日本初のジャーナリズム大学院の誇りをもって

 政治学研究科ジャーナリズムコースは、日本初の、そして日本で唯一の「ジャーナリズム」の学位を授与するジャーナリスト養成の大学院教育です。その意味でジャーナリズムコースは、日本初のジャーナリズム大学院です。わたくしたちはその誇りをもって、本コースをWaseda Journalism School (J-School)と呼びます。

アジアとともに学ぶジャーナリズム教育をめざして

 ジャーナリズム大学院に関して言えば、現在まで欧米のそれが世界的拠点と見なされ、アジア地域からも多くの留学生を集めています。しかし、グローバルな言論空間の多様性を確保するためには、アジアからの情報発信を強化していく必要があります。
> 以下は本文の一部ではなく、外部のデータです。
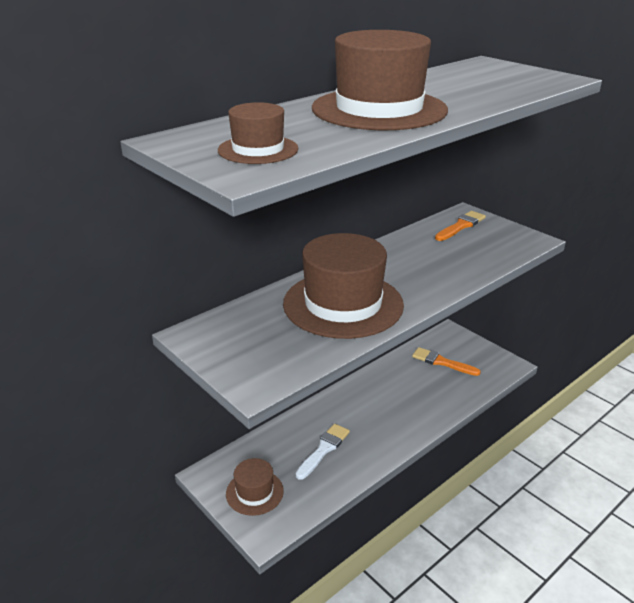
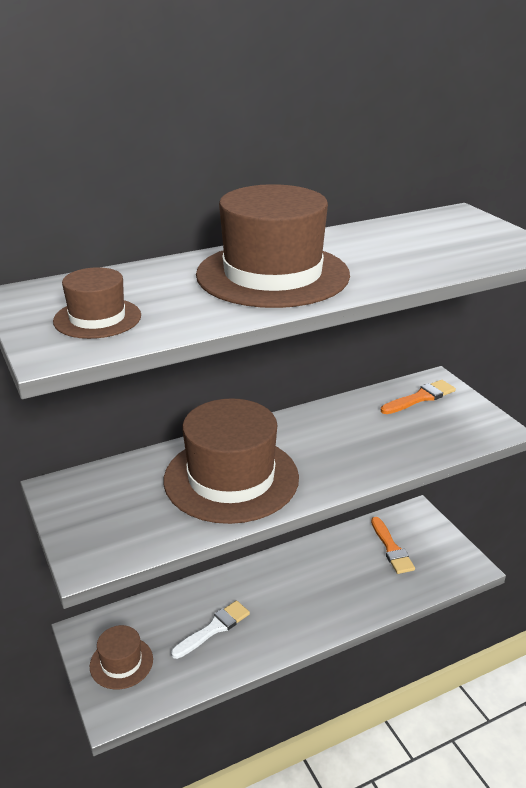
camera: 15 degrees right, 0 degrees up
(442, 362) = (391, 548): orange brush -> orange brush turned 150 degrees counterclockwise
権威主義的政治からの脱却、「言論の自由」の確立や急速な経済成長がもたらす社会問題の解決といった現代アジアが直面する課題をアジアとともに学ぶジャーナリズム教育を通じて、アジアからの新たな情報発信の展開をわたくしたちはめざします。政治学研究科は、アジアの有力ジャーナリズム大学院と共同で教育・研究を進める仕組みを作り出すことで、アジアの公共圏を担う新世代ジャーナリストの人的ネットワークを創り出します。「アジアに強い日本人ジャーナリスト」と、「日本に強いアジア人ジャーナリスト」の共同育成は、日本ジャーナリズム教育の大きな社会的使命です。Jスクールは、「ジャーナリズムに強い早稲田」の全学の力を結集して、この国際的使命を担ってゆきます。